## Task to complete
Write out the lines in the rows below, from the line containing "RECENT POSTS" through the line containing "Pumpkin Life Cycle Pack", with both of those lines included. Leave the pictures out of your copy.

Dataset entries:
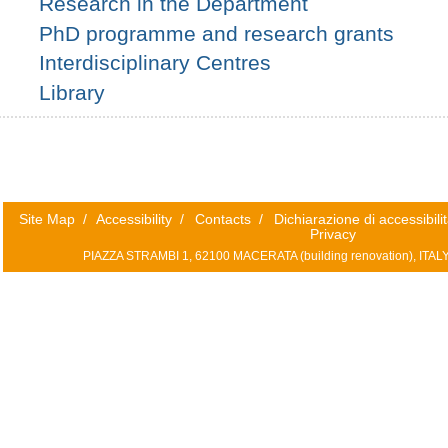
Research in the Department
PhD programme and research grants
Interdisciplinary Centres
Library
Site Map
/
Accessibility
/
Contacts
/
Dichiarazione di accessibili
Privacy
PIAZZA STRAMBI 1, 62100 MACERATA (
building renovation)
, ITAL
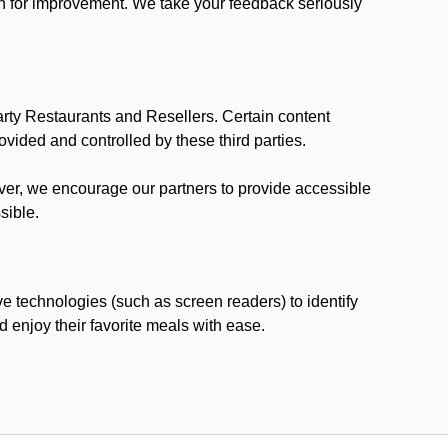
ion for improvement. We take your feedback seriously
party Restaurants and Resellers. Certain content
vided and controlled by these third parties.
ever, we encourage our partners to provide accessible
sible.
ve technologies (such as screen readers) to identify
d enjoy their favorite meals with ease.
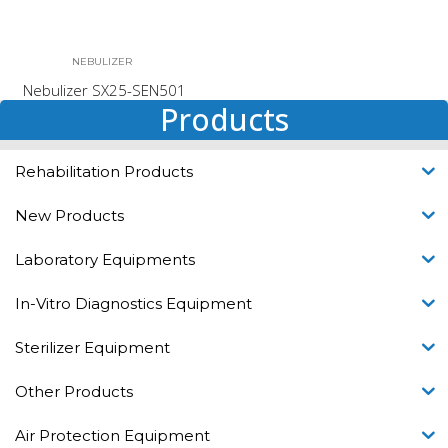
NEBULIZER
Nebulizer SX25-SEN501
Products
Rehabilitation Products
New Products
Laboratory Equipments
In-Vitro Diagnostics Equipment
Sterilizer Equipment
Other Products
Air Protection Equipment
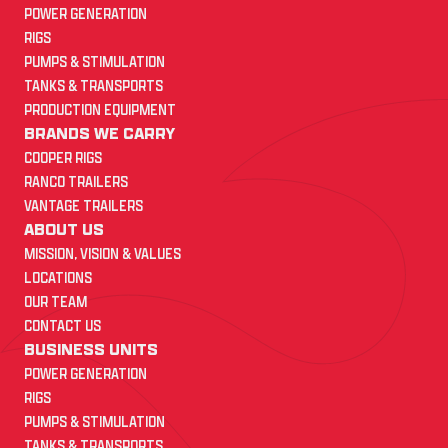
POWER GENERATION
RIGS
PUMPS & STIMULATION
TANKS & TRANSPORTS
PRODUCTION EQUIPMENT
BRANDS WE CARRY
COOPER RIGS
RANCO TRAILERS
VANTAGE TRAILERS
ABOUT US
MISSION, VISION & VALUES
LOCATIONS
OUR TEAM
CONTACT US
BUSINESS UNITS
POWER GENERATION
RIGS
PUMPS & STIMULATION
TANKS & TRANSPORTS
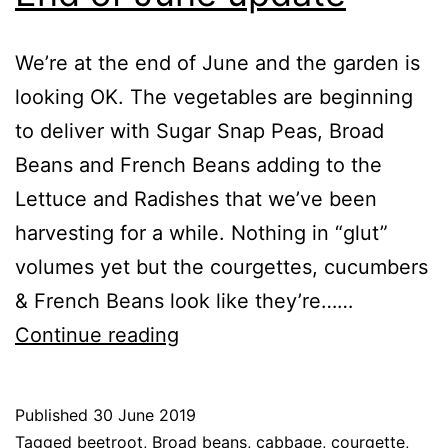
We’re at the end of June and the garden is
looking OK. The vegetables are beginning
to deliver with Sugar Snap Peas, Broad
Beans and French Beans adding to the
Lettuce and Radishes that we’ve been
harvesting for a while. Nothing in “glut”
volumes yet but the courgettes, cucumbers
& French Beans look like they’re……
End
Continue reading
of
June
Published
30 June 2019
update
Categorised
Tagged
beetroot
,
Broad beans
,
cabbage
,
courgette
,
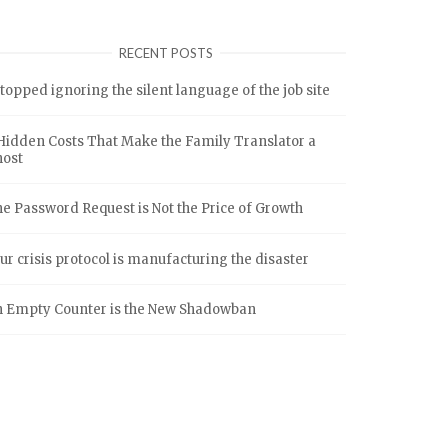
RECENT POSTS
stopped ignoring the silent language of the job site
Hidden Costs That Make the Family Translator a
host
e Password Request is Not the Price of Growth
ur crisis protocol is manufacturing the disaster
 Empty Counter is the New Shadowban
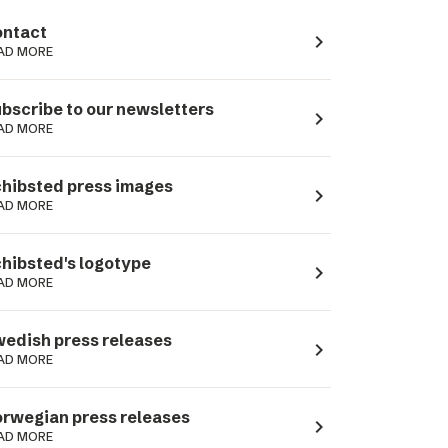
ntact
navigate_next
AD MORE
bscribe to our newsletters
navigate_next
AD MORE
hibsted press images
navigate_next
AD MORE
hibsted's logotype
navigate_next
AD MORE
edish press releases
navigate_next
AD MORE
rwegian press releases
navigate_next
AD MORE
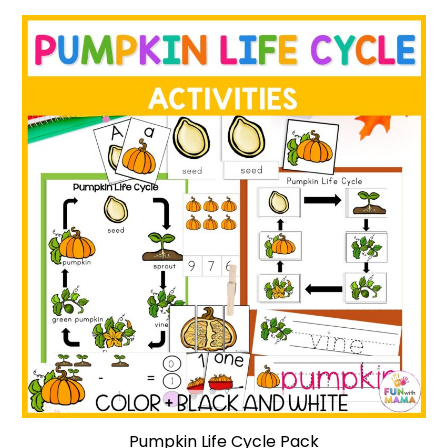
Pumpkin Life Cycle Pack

...

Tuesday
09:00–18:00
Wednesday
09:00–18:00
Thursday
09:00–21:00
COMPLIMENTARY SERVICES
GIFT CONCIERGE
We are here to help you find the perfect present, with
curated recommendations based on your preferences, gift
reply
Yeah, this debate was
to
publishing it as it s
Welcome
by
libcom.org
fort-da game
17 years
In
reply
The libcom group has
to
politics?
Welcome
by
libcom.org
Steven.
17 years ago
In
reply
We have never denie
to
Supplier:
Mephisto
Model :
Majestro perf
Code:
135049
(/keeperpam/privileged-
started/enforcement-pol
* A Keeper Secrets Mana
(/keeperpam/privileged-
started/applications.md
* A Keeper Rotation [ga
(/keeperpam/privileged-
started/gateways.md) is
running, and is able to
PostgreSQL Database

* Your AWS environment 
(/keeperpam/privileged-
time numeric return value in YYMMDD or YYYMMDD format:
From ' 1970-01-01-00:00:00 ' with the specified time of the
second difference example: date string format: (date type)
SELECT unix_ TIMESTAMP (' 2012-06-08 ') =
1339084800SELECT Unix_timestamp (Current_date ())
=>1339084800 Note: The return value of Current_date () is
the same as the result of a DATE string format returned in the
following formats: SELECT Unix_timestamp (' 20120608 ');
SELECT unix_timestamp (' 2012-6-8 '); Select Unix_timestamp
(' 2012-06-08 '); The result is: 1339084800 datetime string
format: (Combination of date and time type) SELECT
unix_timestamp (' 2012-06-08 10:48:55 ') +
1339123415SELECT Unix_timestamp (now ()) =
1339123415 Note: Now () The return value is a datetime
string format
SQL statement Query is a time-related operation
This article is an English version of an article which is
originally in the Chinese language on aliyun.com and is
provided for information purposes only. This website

## Result for this task
RECENT POSTS
stopped ignoring the silent language of the job site
Hidden Costs That Make the Family Translator a
host
e Password Request is Not the Price of Growth
ur crisis protocol is manufacturing the disaster
 Empty Counter is the New Shadowban
ntact
navigate_next
AD MORE
bscribe to our newsletters
navigate_next
AD MORE
hibsted press images
navigate_next
AD MORE
hibsted's logotype
navigate_next
AD MORE
edish press releases
navigate_next
AD MORE
rwegian press releases
navigate_next
AD MORE
Pumpkin Life Cycle Pack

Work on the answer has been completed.